According to a news release, Faircast announced to the Fairfield Economic Development Association that it had immediately created 89 jobs; on July 3, Faircast filled those positions with experienced talent from the former foundry.

Before the foreclosure, Fairfield Castings employed 221 people, of which, most were displaced in June.

“The plan is to grow the business back to its former level,” said Faircast spokesman Roger Vorhies. “We want the foundry to be sustainable, so scaling into the growth is important to us.”

Vorhies, who said 12 owners make-up the Faircast group, explained that “the plan is to go up to prior levels of employment ... customer demand is what drives the business in employment.”

Vorhies said the group did not know for certain how long that would take, but that “the business plan should manifest itself in its entirety within 2017. It will become much more clear by the end of the year.”

Vorhies said Faircast doesn’t know how many Fairfield Castings customers were retained or how many were lost permanently. However, a number of previous customers are remaining loyal, and working with the company through the startup phase.

“The management team is in the process of renewing customer relationships, as well as reconnecting with previous suppliers,” Vorhies said. “These partnerships are critical to the foundry’s success.”

Vorhies said, although the plant was only closed for two weeks, it might as well had been two years.

“The startup is new in every significant way,” he said.

As far as the remaining displaced workers, FEDA executive director Joshua Laraby said strides were being made to assist them.

“What FEDA knows is that a portion of displaced workers are now back to work, and a portion have been placed in local companies. There are some folks who are still displaced,” Laraby said. “In response to the displaced workers, FEDA held a job fair to assist them in finding employment opportunities.”

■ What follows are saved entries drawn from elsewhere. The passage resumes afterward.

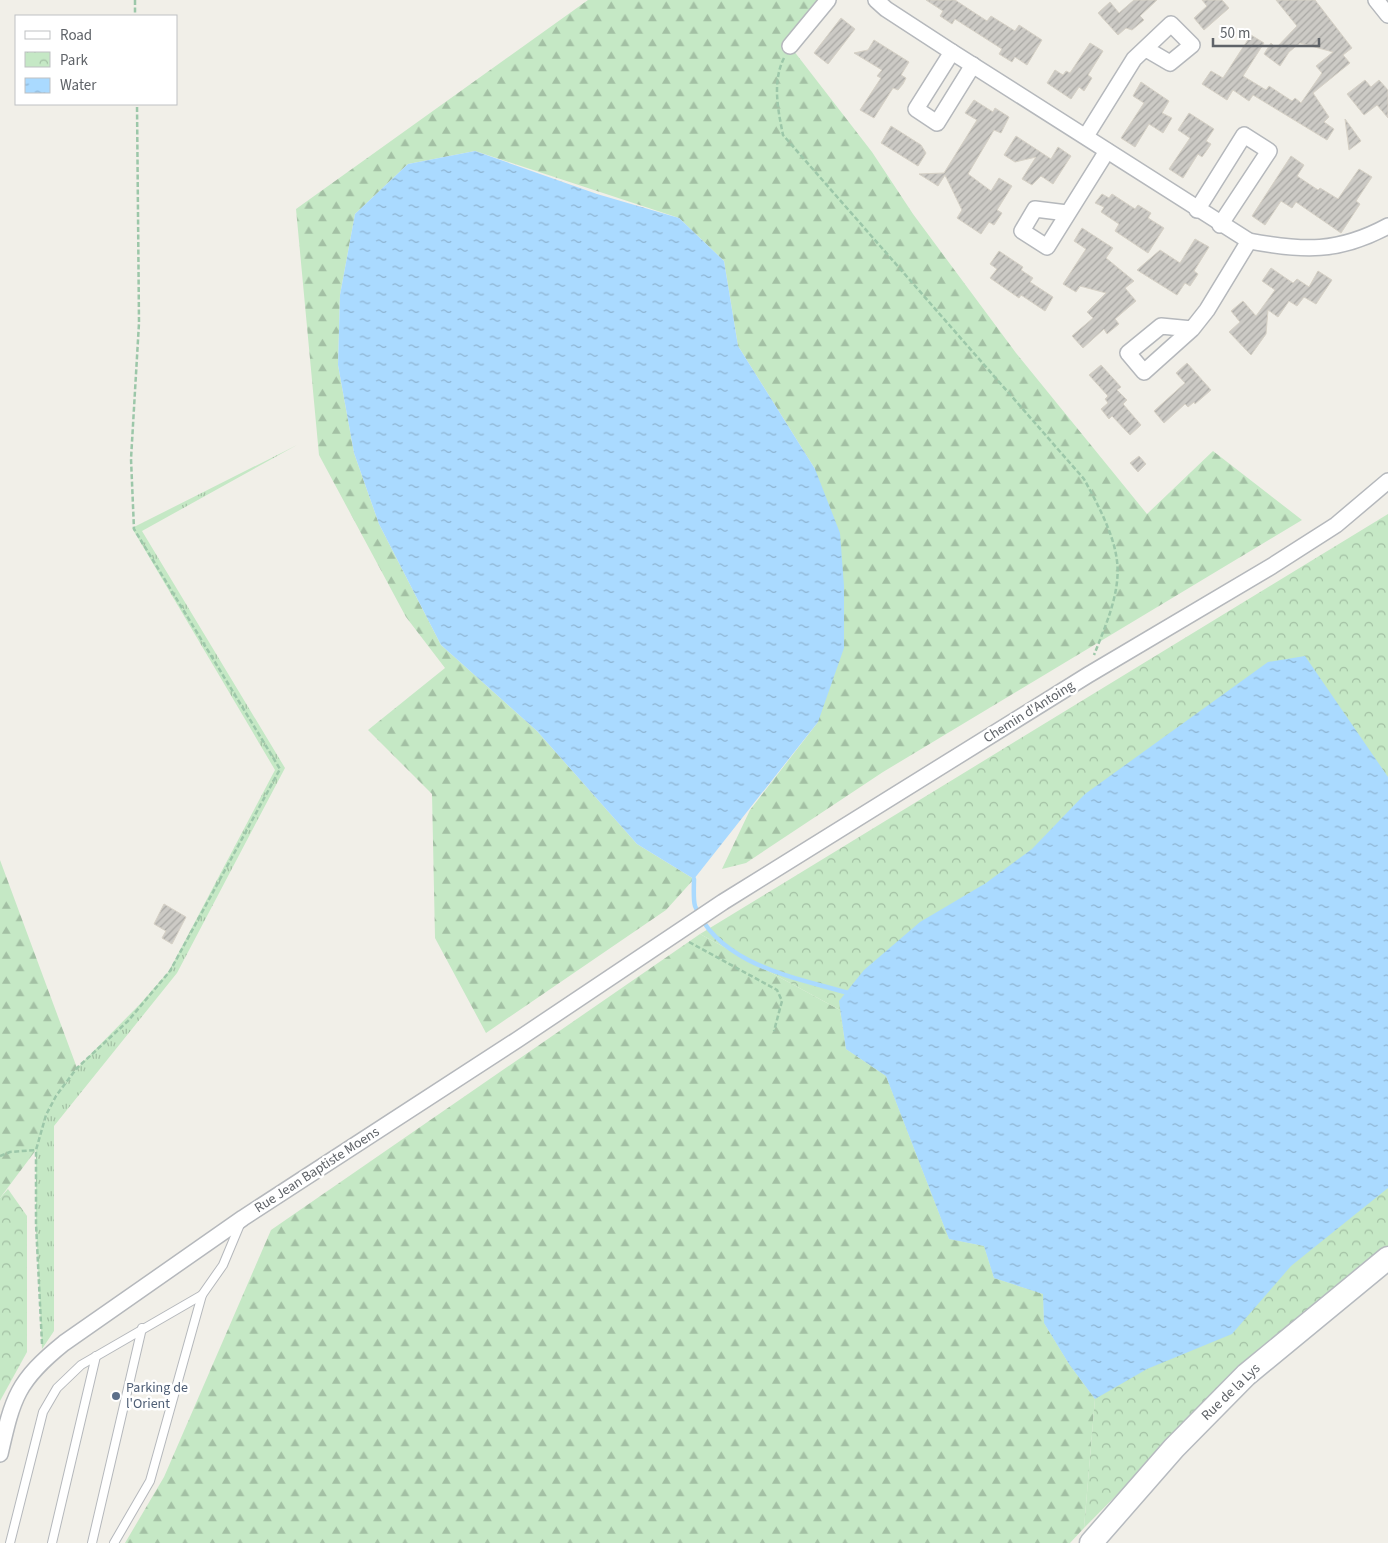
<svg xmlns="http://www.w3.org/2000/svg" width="1388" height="1543" viewBox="0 0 1388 1543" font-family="'Source Sans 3',sans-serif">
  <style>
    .grass { fill: url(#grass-tufts) }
    .forest { fill: url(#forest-firs) }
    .park { fill: url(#park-crowns) }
    .water { fill: url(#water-ripples) }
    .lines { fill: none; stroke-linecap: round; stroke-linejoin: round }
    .stream { stroke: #aadaff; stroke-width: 4.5 }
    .building { fill: url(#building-hatch); stroke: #d6d1c6 }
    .lane-casing { stroke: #b5b8bc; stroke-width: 10 }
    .street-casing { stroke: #b5b8bc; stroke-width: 18 }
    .secondary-casing { stroke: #b6babf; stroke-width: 25 }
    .path { stroke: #9cc7a9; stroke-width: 2.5; stroke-dasharray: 5 2.5; stroke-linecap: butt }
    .lane { stroke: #fff; stroke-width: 8 }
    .street { stroke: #fff; stroke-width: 15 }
    .secondary { stroke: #fff; stroke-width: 22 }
    .service-dot { fill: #5c6f8a; stroke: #fff; stroke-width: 2 }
    .labels { text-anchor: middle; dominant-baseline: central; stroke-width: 5; stroke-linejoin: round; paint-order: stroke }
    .street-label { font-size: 14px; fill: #5f6368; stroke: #fff }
    .service-label { font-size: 14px; fill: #4e5e75; stroke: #fff; text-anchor: start }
  </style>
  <defs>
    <pattern id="grass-tufts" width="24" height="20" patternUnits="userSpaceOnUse" patternTransform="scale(1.25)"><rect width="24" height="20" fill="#c5e8c5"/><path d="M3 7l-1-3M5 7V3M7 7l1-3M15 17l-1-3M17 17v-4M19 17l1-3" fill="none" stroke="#a3c0a4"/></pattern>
    <pattern id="forest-firs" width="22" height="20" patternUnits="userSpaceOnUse" patternTransform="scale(1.25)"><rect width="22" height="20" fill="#c5e8c5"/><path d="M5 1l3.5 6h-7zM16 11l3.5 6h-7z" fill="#a3c0a4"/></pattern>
    <pattern id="park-crowns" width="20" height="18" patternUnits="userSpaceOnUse" patternTransform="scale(1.25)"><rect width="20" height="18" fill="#c5e8c5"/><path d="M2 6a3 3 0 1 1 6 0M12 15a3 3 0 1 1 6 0" fill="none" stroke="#a3c0a4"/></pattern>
    <pattern id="water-ripples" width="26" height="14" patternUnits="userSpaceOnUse" patternTransform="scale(1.25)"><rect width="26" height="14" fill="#aadaff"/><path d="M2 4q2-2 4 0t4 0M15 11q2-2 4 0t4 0" fill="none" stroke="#8eb4d2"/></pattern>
    <pattern id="building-hatch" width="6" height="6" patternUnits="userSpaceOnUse" patternTransform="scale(1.25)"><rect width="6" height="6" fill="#cccac5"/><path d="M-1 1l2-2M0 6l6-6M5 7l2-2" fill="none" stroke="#a9a8a4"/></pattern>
  </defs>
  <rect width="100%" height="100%" fill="#f1efe8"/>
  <!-- grass -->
  <path class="grass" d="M297,445L142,531L285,768L177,973L54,1126V1331L42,1349L36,1224V1150L46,1115L56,1096L77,1068L140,1004L169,971L275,770L132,528Z"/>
  <!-- forest -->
  <g class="forest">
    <path d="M588,0H822L790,46L872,152L913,214L1016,353L1147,514L1213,451L1302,520L883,772L746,863L722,869L750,810L818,722L815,469L738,346L724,261L679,218L475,151L408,164L355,214L340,295L338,365L354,453L379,524L441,645L537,731L637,844L694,879L666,910L486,1033L435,938L432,794L368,730L445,668L406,617L319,455L296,209Z"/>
    <path d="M0,860L77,1068L56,1096L46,1115L36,1150L0,1198Z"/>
    <path d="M700,934L840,1010L846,1049L886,1076L949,1239L984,1246L994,1278L1043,1294L1044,1323L1069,1364L1095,1399L1084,1528L1070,1543H125L164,1477L271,1230Z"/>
  </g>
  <!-- park -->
  <g class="park">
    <path d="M1388,514V1248L1167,1444L1084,1528L1095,1399L1069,1364L1044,1323L1043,1294L994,1278L984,1246L949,1239L886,1076L846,1049L840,1010L700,934Z"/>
    <path d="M8,1189L27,1216V1352L0,1401V1198Z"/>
  </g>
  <!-- water -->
  <g class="water">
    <path d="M475,151L597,194L679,218L724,261L738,346L815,469L840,533L844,586V648L818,722L694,879L637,844L537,731L441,645L379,524L354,453L338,365L340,295L355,214L408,164Z"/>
    <path d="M1305,656L1388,777V1188L1291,1266L1232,1334L1147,1369L1095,1399L1069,1364L1044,1323L1043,1294L994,1278L984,1246L949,1239L886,1076L846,1049L839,1001L864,970L920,922L986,883L1032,849L1085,794L1268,662Z"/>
  </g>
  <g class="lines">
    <!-- stream -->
    <path class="stream" d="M694,879C694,887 693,899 695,906C719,965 794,977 848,993"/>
  </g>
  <!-- building -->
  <g class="building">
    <path d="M926,0H955L987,21L991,16L1015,31L1019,25L1042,40L1027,65L1015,57L1012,62L999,54L1002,49L955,19L952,24L940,16L943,11Z"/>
    <path d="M1134,0H1157L1140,16L1144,20L1132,30L1126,28L1118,35L1098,13L1110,2L1119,13Z"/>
    <path d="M1202,0H1222L1229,8L1204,30L1194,18L1207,6Z"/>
    <path d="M1276,0H1315L1352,48L1343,55L1350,63L1313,93L1329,117L1324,122L1334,129L1327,140L1253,95L1249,101L1233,90L1227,100L1202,84L1211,71L1223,78L1251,35L1264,43L1243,76L1266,90L1269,86L1292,101L1295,98L1301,103L1322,73L1316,66L1333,52L1300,43L1289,52L1280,66L1264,54L1271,43L1276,48L1297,26Z"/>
    <path d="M841,18L855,29L828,64L814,53Z"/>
    <path d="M874,40L909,62L901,75L906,78L903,84L898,90L893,88L874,118L860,110L881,78L877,76L882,70L854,53L868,50Z"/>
    <path d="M1090,43L1103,51L1088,75L1092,78L1084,91L1079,87L1071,99L1047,83L1055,70L1063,75L1066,71L1070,73Z"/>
    <path d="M1365,80L1371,87L1379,80L1388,90V118L1377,105L1364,115L1347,94Z"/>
    <path d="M1141,82L1169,101L1162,113L1172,118L1163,133L1149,124L1135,147L1121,138L1144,103L1133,96Z"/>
    <path d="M974,100L993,112L995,108L1009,117L1001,133L994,130L968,174L991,191L999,178L1012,186L997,210L1002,213L994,225L989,222L981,234L957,218L962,210L945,175L938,186L919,174L944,173L977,120L965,113Z"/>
    <path d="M1189,113L1214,129L1206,141L1211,144L1207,150L1202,157L1198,154L1183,178L1169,169L1190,138L1178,130Z"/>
    <path d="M1345,119L1361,141L1349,150Z"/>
    <path d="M891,126L921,145L926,153L918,166L881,143Z"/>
    <path d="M1016,136L1051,159L1058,147L1071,156L1053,184L1041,176L1032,185L1022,179L1036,157L1015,162L1004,155Z"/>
    <path d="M1291,156L1304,165L1297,176L1318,190L1320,188L1338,199L1359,169L1372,177L1356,201L1360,204L1341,233L1296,202L1292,208L1281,201L1265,225L1252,216Z"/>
    <path d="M1102,194L1109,198L1112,194L1135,209L1138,205L1151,213L1148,218L1164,228L1148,253L1115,231L1119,224L1101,212L1104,207L1095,203Z"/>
    <path d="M1082,228L1113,248L1106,258L1134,281L1125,288L1136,301L1115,319L1119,324L1107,334L1104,329L1083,348L1072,336L1093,318L1087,312L1106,293L1080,286L1076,292L1063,284L1086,249L1074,241Z"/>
    <path d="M1195,239L1209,247L1194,271L1198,274L1190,286L1185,283L1177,295L1137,270L1160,250L1180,263Z"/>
    <path d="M999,251L1023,267L1021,270L1033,278L1030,282L1053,297L1045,311L1021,295L1019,298L990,278L997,269L990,264Z"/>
    <path d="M1271,268L1293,283L1297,279L1309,287L1318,271L1332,280L1316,304L1304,297L1297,306L1289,301L1278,317L1268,310L1266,334L1251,355L1229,332L1240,322L1231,311L1243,301L1256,316L1275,290L1262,281Z"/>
    <path d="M1187,363L1211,390L1195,404L1194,402L1188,407L1185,404L1164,423L1154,411L1185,383L1176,373Z"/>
    <path d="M1101,365L1121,387L1117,390L1127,400L1123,404L1141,425L1130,435L1112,416L1109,419L1101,409L1108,403L1105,399L1108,396L1089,375Z"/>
    <path d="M1139,456L1146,464L1138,472L1130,463Z"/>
    <path d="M164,904L186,917L172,944L162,938L166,931L154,924Z"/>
  </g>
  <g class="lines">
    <!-- lane casing -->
    <g class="lane-casing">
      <g id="lane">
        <path d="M10,1543L43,1412L57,1388L81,1365L202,1295"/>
        <path d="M52,1543L96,1356"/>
        <path d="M92,1543L142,1328"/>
        <path d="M114,1543L150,1481L202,1295L223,1265L241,1222"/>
      </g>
    </g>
    <!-- street casing -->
    <g class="street-casing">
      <g id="street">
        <path d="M876,0L886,9L952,52L1249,241C1303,251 1338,253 1388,226"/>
        <path d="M1376,0L1388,15"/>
        <path d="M790,46L828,0"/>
        <path d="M952,52L916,109L937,123L973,65"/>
        <path d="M1086,136L1134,59L1171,24L1192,45L1170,63L1146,49"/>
        <path d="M1197,210L1244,135L1269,151L1220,225"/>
        <path d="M1067,213L1035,209L1022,231L1047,247L1107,151"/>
        <path d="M1192,329L1161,326L1128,353L1144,372L1192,329L1207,310L1249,241"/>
        <path d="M0,1454C13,1397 17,1381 64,1343L243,1218L517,1040L723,902L1088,675L1272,566L1336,525L1388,481"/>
      </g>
    </g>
    <!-- secondary casing -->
    <g class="secondary-casing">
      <path id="secondary" d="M1091,1543L1174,1448L1246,1375L1388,1258"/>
    </g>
    <!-- path -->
    <g class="path">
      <path d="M135,0V16"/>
      <path d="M784,58C772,82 778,110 783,135L1084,479C1097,503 1114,534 1117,561C1121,592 1105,627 1094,655"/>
      <path d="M689,942L777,990L782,1001L774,1031"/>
      <path d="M0,1156L10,1152L36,1150"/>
      <path d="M42,1344L36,1224V1150L46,1115L56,1096L77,1068L128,1021L170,971L280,769L134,529L131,459L139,323L137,104"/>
    </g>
    <!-- lane -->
    <use href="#lane" class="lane"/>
    <!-- street -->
    <use href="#street" class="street"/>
    <!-- secondary -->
    <use href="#secondary" class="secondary"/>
  </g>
  <!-- markers -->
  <circle class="service-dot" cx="116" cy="1396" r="5"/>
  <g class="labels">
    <!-- street labels -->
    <g class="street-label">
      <text transform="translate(1029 712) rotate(-32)">Chemin d'Antoing</text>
      <text transform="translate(317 1170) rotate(-33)">Rue Jean Baptiste Moens</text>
      <text transform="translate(1231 1392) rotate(-44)">Rue de la Lys</text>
    </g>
    <!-- service labels -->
    <g class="service-label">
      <text x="126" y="1388">Parking de<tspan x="126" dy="16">l'Orient</tspan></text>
    </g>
  </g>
  <!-- legend -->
  <rect x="15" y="15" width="162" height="90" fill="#ffffff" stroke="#bfc1c3"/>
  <rect x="25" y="31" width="25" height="8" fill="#ffffff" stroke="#bfc1c3"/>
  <text x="60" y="40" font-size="15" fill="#5f6368">Road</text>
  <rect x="25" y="52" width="25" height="15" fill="url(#park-crowns)" stroke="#bfc1c3"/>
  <text x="60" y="65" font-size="15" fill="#5f6368">Park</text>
  <rect x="25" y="78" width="25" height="15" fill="url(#water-ripples)" stroke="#bfc1c3"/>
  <text x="60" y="90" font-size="15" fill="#5f6368">Water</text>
  <!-- scale -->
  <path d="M1213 38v8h106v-8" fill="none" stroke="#5f6368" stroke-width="2.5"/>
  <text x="1220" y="38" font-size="15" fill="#5f6368" stroke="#ffffff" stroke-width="4" paint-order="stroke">50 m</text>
</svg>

Laraby said FEDA would continue to work to help those who lost their jobs.

Vorhies said Faircast was also working with FEDA.

“Faircast is working closely with Josh Laraby though this transition,” he said. “We’re looking at a variety of business development opportunities, including incentives. He’s been a great asset in the process.”

“It’s been a pleasure assisting the new ownership, and I am pleased that the operations will stay in Fairfield,” Laraby said.

The Ledger will report more on this story as information becomes available.